A bid by Germany's upper house of parliament to ban the NPD neo-Nazi party appeared on increasingly shaky ground on Monday after junior coalition partners the Free Democrats (FDP) came out against the move.

Bid to ban neo-Nazi party flounders as FDP baulks
Photo: DPA

“We cannot agree to an application to ban [the party],” said FDP leader Philipp Rösler on Monday and added that his liberal-leaning party had always been against a ban. “You can’t put a ban on stupidity,” he said.

His words drew sharp criticism from the Central Council of Jews in Germany, which accused Rösler of downplaying the danger from the far-right National Democratic Party (NPD).
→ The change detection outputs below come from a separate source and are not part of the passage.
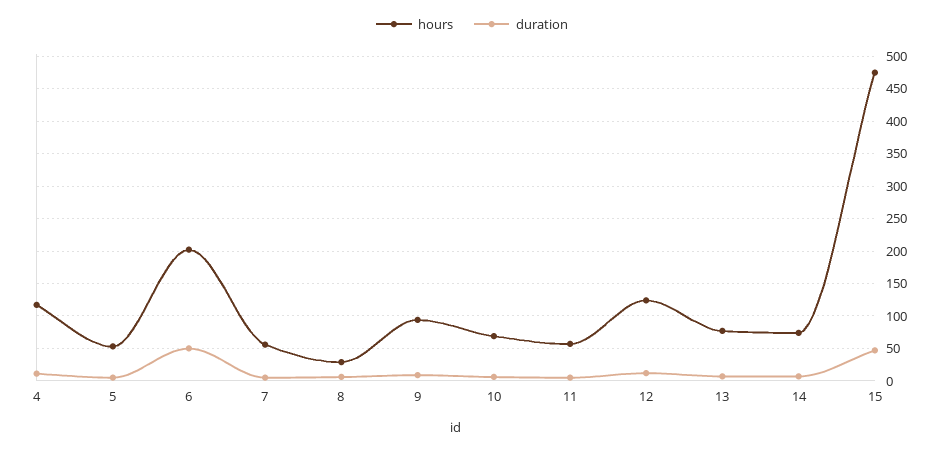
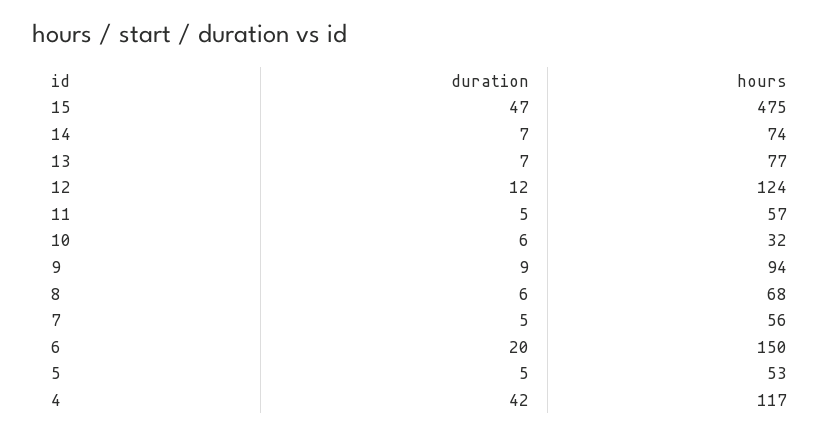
  {
    "hours": {
      "4": 117,
      "5": 53,
-     "6": 200,
+     "6": 150,
      "7": 56,
-     "8": 30,
+     "8": 68,
      "9": 94,
-     "10": 70,
+     "10": 32,
      "11": 57,
      "12": 124,
      "13": 77,
      "14": 74,
      "15": 475
    },
    "duration": {
-     "4": 10,
+     "4": 42,
      "5": 5,
-     "6": 50,
+     "6": 20,
      "7": 5,
      "8": 6,
      "9": 9,
      "10": 6,
      "11": 5,
      "12": 12,
      "13": 7,
      "14": 7,
      "15": 47
    }
  }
“It’s a disastrous and wrong move on the part of the FDP,” president of the council Dieter Graumann told the Handelsblatt newspaper on Monday.

A potential ban on the party was about preventing tax money going to finance “hate,” said Graumann and said that with their “signal of political indecision” the FDP had put a de facto block on the ban.

The last attempt in 2003 by the then government to outlaw the NPD failed after legal complications arose from the presence of state intelligence agents in the party ranks.

This latest anti-NPD initiative originated in the Bundesrat upper house of parliament last year, prompted by the discovery in November 2011 of a far-right terrorist cell believed to be behind a murder spree stretching back seven years, in which most of the 10 victims were immigrant shopkeepers.

Last December representatives from Germany’s 16 states voted unanimously, bar one abstention, to ask the country’s highest constitutional court to ban the party on the grounds that it sought to undermine the national constitution.

Yet high-ranking politicians including Chancellor Angela Merkel and Interior Minister Hans-Peter Friedrich have raised doubts about whether a ban would hold up in court.

All five of Chancellor Merkel’s FDP cabinet ministers, including Economics Minister Rösler, said they would not support the ban on Monday, meaning the governing coalition as a whole was now unlikely to back the legally contentious move.

Merkel has said she would be seeking a unanimous decision within her cabinet when it met to discuss the ban on Wednesday.

The lower house of parliament, the Bundestag, has also not yet indicated whether it will support the states’ initiative, but without government backing, the attempt to ban the fringe neo-Nazi party could find itself on much shakier legal ground.